Microsoft is now enabling Sway for organizations that have signed up for business and education Office 365 plans.
First introduced in October, Sway is a mobile-friendly alternative to building presentations with tools like the company’s own PowerPoint software. Users can drag-and-drop text, images and Web content to interactive presentations that automatically scale to fit smartphones, tablets and PC displays.
The cloud-enabled Web application supports content from an ever-expanding set of online sources, including YouTube, Facebook, Twitter and, of course, Microsoft’s OneDrive file storage, share-and-sync platform. Sway automatically places the content into eye-pleasing layouts, allowing even users who lack design skills to craft shareable, eye-pleasing presentations.
“This means that from the first word, image, Tweet or graphic you add, your Sway is already being formed for you,” said Microsoft during the Oct. 1 announcement. “As you add more of your content, Sway continues to analyze and arrange it based on the algorithms and design styles we’ve incorporated.”
Since the beta’s release, Microsoft has been steadily updating Sway with an iPhone 6-optimized app, support for Bing Image Search and PDF import capabilities. Now, businesses and schools can start creating their own co-called Sways.
In a May 21 update, the company announced: “Sway for Office 365 is initially rolling out to First Release customers, and it will become available to all eligible Office 365 customers over the coming months.” Organizations belonging to Microsoft’s First Release program for Office are essentially first in line to receive software updates.
Sway’s Web application now boasts support for six more languages. “Now you can use the Sway Web interface in Dutch, French, German, Italian, Portuguese and Spanish (in addition to English). Support for Japanese is also coming soon, with other languages to follow,” the company said.
In addition to YouTube and Bing Image Search, the Sway’s Suggested Search feature now taps into Flickr and Wikipedia, one of the Web’s most popular and sometimes controversial repositories of knowledge. “Now, Suggested search results include Wikipedia snippets that you can easily add to your creation to complement the other multimedia you use to share your narrative,” announced Microsoft.
“As long as a Wikipedia article exists, and it has an infobox containing an image (an infobox is the small fact table on the right side of many Wikipedia articles), the Suggested search results will include a Wikipedia article abstract.
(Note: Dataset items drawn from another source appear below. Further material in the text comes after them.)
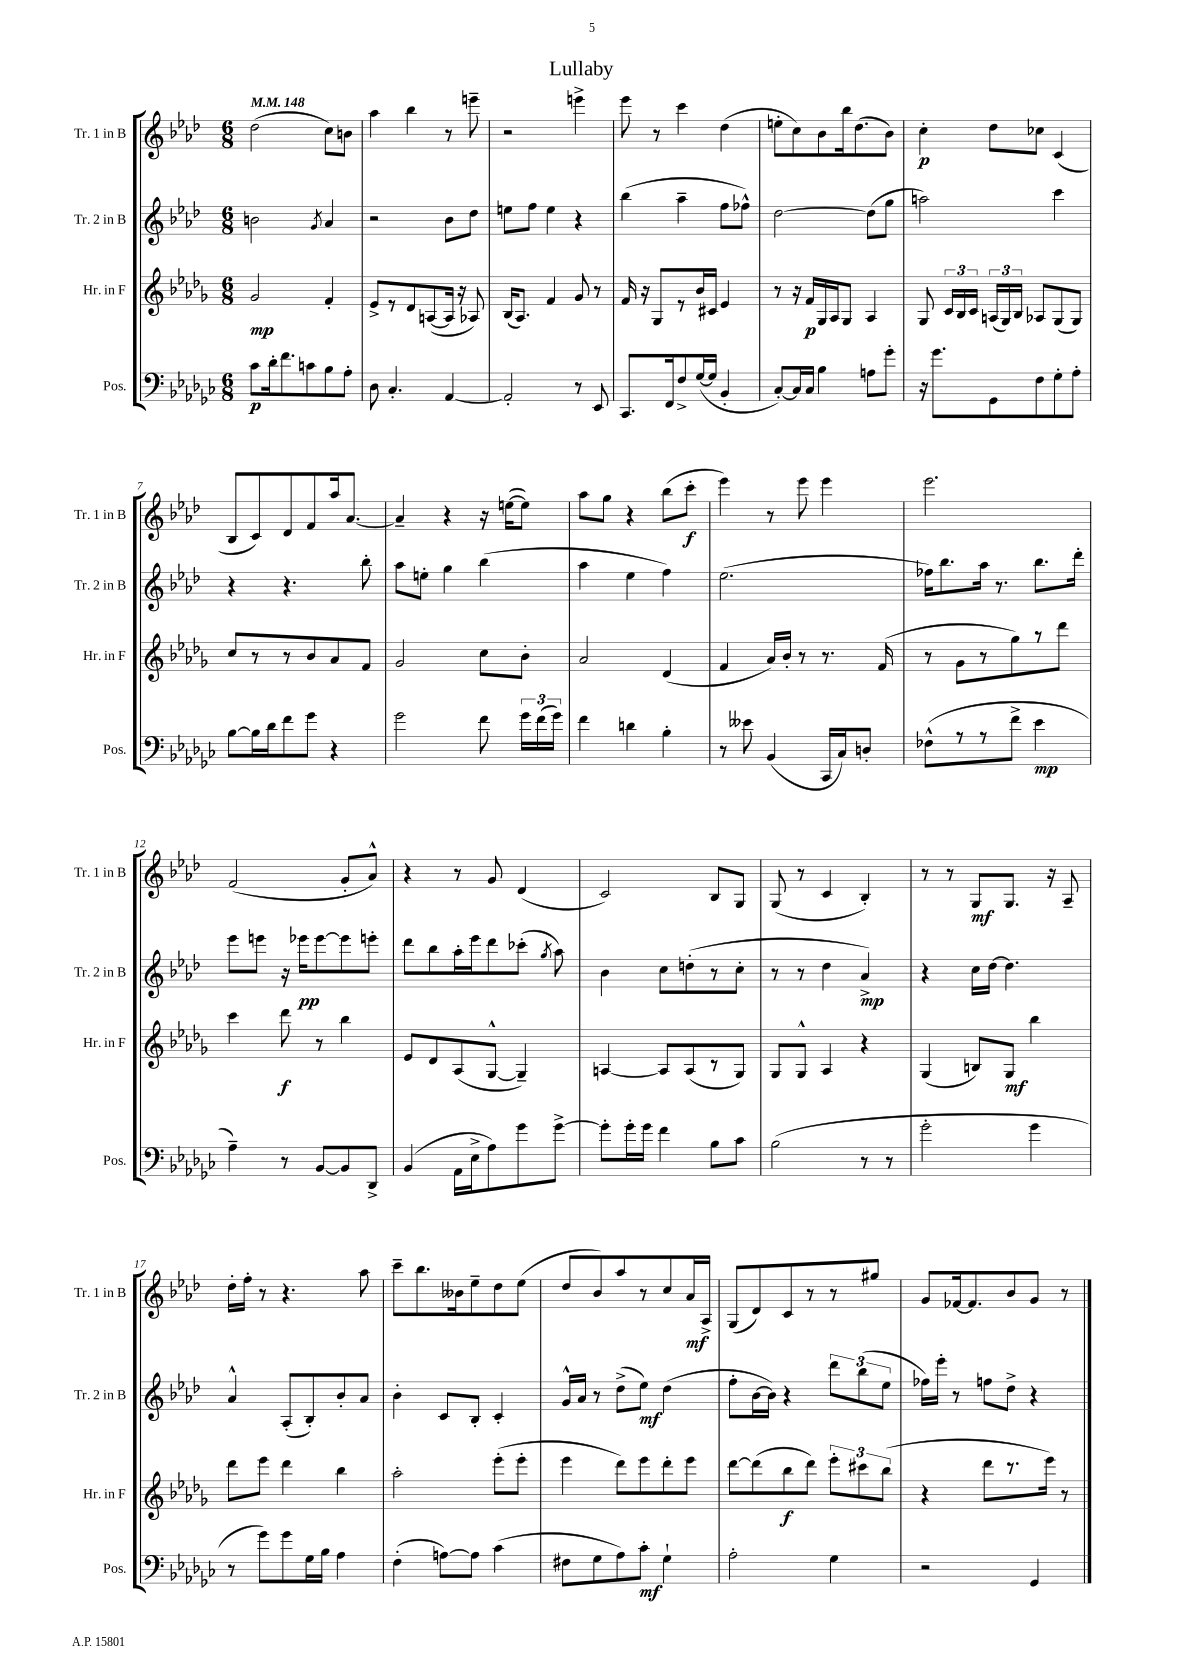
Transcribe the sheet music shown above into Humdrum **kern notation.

**kern	**kern	**kern	**kern
*staff4	*staff3	*staff2	*staff1
*clefF4	*clefG2	*clefG2	*clefG2
*k[b-e-a-d-g-c-]	*k[b-e-a-d-g-]	*k[b-e-a-d-]	*k[b-e-a-d-]
*M6/8	*M6/8	*M6/8	*M6/8
*MM148	*MM148	*MM148	*MM148
8c-	2g-	2b	(2dd-
16d-'	.	.	.
8.f	.	.	.
8c	.	.	.
.	.	8qg	.
8B-	4f'	4a-	8cc)
8A-'	.	.	8b
=	=	=	=
8D-	8e-^	2r	4aa-
4.C-'	8r	.	.
.	8d-	.	4bb-
.	([8A	.	.
[4AA-	16A]	8b-	8r
.	16r	.	.
.	8A-)	8dd-	8eee~
=	=	=	=
2AA-']	(16B-	8ee	2r
.	8.A-)	.	.
.	.	8ff	.
.	4f	4ee	.
8r	8g-	4r	4eee^
8EE-	8r	.	.
=	=	=	=
8.CC-	16f	(4bb-	8eee-
.	16r	.	.
.	8G-	.	8r
16FF	.	.	.
8F^	8r	4aa-~	4ccc
([16G-	16b-	.	.
16G-]	16c#	.	.
4BB-'	4e-	8ff	(4dd-
.	.	8ff-^^)	.
=	=	=	=
[8C-')	8r	[2dd-	8ee'
16C-]	16r	.	8cc)
16C-	16f	.	.
4B-	16G-	.	8b-
.	16A-	.	.
.	8G-	.	16bb-
.	.	.	(8.dd-
8A	4A-	(8dd-]	.
8g-'	.	8gg	8b-)
=	=	=	=
16r	8G-	2aa)	4cc'
8.g-	.	.	.
.	24c	.	.
.	24B-	.	.
.	24c	.	.
8GG-	(24A	.	8dd-
.	24G-)	.	.
.	24B-	.	.
8F	8A-	.	8cc-
8G-'	(8G-	4ccc	(4c
8A-'	8G-)	.	.
=	=	=	=
[8B-	8cc	4r	8B-
16B-]	8r	.	8c)
16d-	.	.	.
8f	8r	4.r	8d-
8g-	8b-	.	8f
4r	8a-	.	16aa-
.	.	.	[8.a-
.	8f	8bb-'	.
=	=	=	=
2g-	2g-	8aa-	4a-~]
.	.	8ee'	.
.	.	4gg	4r
8f	8cc	(4bb-	16r
.	.	.	([16ee
24g-	8b-'	.	8ee])
(24f	.	.	.
24g-)	.	.	.
=	=	=	=
4f	2a-	4aa-	8aa-
.	.	.	8gg
4d	.	4ee-	4r
4B-'	(4d-	4ff)	(8bb-
.	.	.	8ccc'
=	=	=	=
8r	4f	(2.ee-	4eee-)
8e--	.	.	.
(4BB-	16a-)	.	8r
.	16b-'	.	.
.	8r	.	8eee-
16CC-	8.r	.	4eee-
16C-)	.	.	.
8D'	.	.	.
.	(16f	.	.
=	=	=	=
(8F-^^	8r	16ff-)	2.eee-
.	.	8.bb-	.
8r	8g-	.	.
8r	8r	16aa-	.
.	.	8.r	.
8f^	8gg-)	.	.
4e-	8r	8.bb-	.
.	8ddd-	.	.
.	.	16ddd-'	.
=	=	=	=
4A-~)	4ccc	8eee-	(2f
.	.	8eee	.
8r	8ddd-	16r	.
.	.	16eee-	.
[8BB-	8r	[8eee-	.
8BB-]	4bb-	8eee-]	8g'
8DD-^	.	8eee'	8a-^^)
=	=	=	=
(4BB-	8e-	8ddd-	4r
.	8d-	8bb-	.
16AA-	(8A-	16aa-'	8r
16E-^	.	16eee-	.
8A-)	[8G-^^	8ddd-	8g
8g-	4G-~])	(8ccc-'	(4d-
.	.	8qgg	.
[8g-^	.	8aa-)	.
=	=	=	=
8g-']	[4A	4b-	2c)
16g-'	.	.	.
16g-	.	.	.
4f	8A]	8cc	.
.	(8A	(8dd'	.
8B-	8r	8r	8B-
8c-	8G-)	8cc'	8G
=	=	=	=
(2B-	8G-	8r	(8G
.	8G-^^	8r	8r
.	4A-	4dd-	4c
8r	4r	4a-^)	4B-')
8r	.	.	.
=	=	=	=
2g-'	(4G-	4r	8r
.	.	.	8r
.	8B)	16cc	8G
.	.	[16dd-	.
.	8G-	4.dd-]	8.G
4g-	4bb-	.	.
.	.	.	16r
.	.	.	8A-~
=	=	=	=
8r	8ddd-	4a-^^	16dd-'
.	.	.	16ff'
8g-)	8eee-	.	8r
8g-	4ddd-	(8A-'	4.r
16G-	.	8B-')	.
16B-	.	.	.
4A-	4bb-	8b-'	.
.	.	8a-	8aa-
=	=	=	=
(4F'	2aa-'	4b-'	8ccc~
.	.	.	8.bb-
[8A)	.	8c	.
.	.	.	16b--
8A]	.	8B-'	8ee-~
(4c-	(8eee-'	4c'	8dd-
.	8eee-'	.	(8ee-
=	=	=	=
8F#	4eee-	16g^^	8dd-
.	.	16a-	.
8G-	.	8r	8b-)
8A-)	8ddd-)	(8dd-^	8aa-
8c-'	8eee-	8ee-)	8r
4G-`	8ddd-'	(4dd-	8cc
.	8eee-	.	16a-
.	.	.	16A-^
=	=	=	=
2A-'	[8ddd-	8ff'	(8G
.	(8ddd-]	[16b-	8d-)
.	.	16b-])	.
.	8bb-	4r	8c
.	8ddd-)	.	8r
4G-	12eee-'	12ddd-	8r
.	12ccc#	(12bb-	.
.	.	.	8gg#
.	(12bb-	12ee-	.
=	=	=	=
2r	4r	16ff-)	8g
.	.	16eee-'	.
.	.	8r	[16f-
.	.	.	8.f-]
.	8ddd-	8ff	.
.	8.r	8dd-^	8b-
4GG-	.	4r	8g
.	16eee-)	.	.
.	8r	.	8r
==	==	==	==
*-	*-	*-	*-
Then you can easily add that snippet to your Sway, which brings the snippet’s picture together with the Wikipedia article’s first paragraph as its caption, as well as a citation,” added the company.
On the authoring front, the Sway team added a new Grid Card layout that automatically arranges text, images and videos into a consistent grid that adapts to various screen sizes. Sway accomplishes this with user-selectable Focus Points and by intelligently inspecting and cropping images to fit the grid.